Aufgaben
1) Gib aus dem Textauszug zur Einschulung den Abschnitt wörtlich wieder, beginnend mit „Wer trifft die“ und weiter bis einschließlich „nicht lange stillsitzen.“.
2) Nenne alle Bereiche, in denen Kinder laut dem Textauszug zur Einschulung schulreif sein müssen.

Textauszug
----

Wer trifft die Entscheidung über eine frühzeitige Einschulung?
Schulleitung und Gesundheitsamt. „Die Kinder müssen in drei Bereichen schulreif sein“, sagt Pädagogin Lisa Exle vom Jugendamt im Karlsruher Landratsamt. „Und zwar sozial-emotional, kognitiv und körperlich“. Es gebe aber auch Kinder, die die kognitiven Voraussetzungen für die Schulreife erfüllten, aber nicht die emotionale Reife für den Schulbesuch hätten. Manche Kinder könnten schon rechnen, aber noch nicht lange stillsitzen.
Wann ist eine frühere Einschulung sinnvoll?
„Es gibt Kinder, die sind nachweislich so fit, dass sie bei einem weiteren Jahr im Kindergarten unterfordert sind“, sagt Exle. Die Folgen eines weiteren Kita-Jahres seien dann Frust und Verhaltensauffälligkeiten. Die frühere Einschulung von Kindern, die bis zum 30. September Geburtstag haben, sei meistens unproblematisch. Bis vor wenigen Jahren war der Stichtag für die Einschulung in Baden-Württemberg ohnehin noch der 30. September.
Was spricht gegen eine frühere Einschulung?
„Manche Kinder sind zwar schulreif, aber sie brauchen doch deutlich länger für die Bearbeitung ihrer Aufgaben. Oder sie sind kleiner und können nicht so schnell rennen“, sagt Exle. Auch eine solche Entwicklung könne Frustration erzeugen. Deshalb sei es wichtig, dass ein Kind in keinem der drei genannten Bereiche Defizite aufweise.
Welche Frage sollten sich Eltern stellen, wenn sie über eine frühere Einschulung nachdenken?

----

Bereitgestellte Daten

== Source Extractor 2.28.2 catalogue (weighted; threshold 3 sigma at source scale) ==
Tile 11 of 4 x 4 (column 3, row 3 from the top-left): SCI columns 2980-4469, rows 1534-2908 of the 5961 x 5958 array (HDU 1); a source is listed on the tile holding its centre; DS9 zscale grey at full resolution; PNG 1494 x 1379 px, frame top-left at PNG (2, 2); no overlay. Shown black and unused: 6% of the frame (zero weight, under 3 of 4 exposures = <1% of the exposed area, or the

----

Lösungen
1)
Wer trifft die Entscheidung über eine frühzeitige Einschulung?
Schulleitung und Gesundheitsamt. „Die Kinder müssen in drei Bereichen schulreif sein“, sagt Pädagogin Lisa Exle vom Jugendamt im Karlsruher Landratsamt. „Und zwar sozial-emotional, kognitiv und körperlich“. Es gebe aber auch Kinder, die die kognitiven Voraussetzungen für die Schulreife erfüllten, aber nicht die emotionale Reife für den Schulbesuch hätten. Manche Kinder könnten schon rechnen, aber noch nicht lange stillsitzen.

2) sozial-emotional, kognitiv, körperlich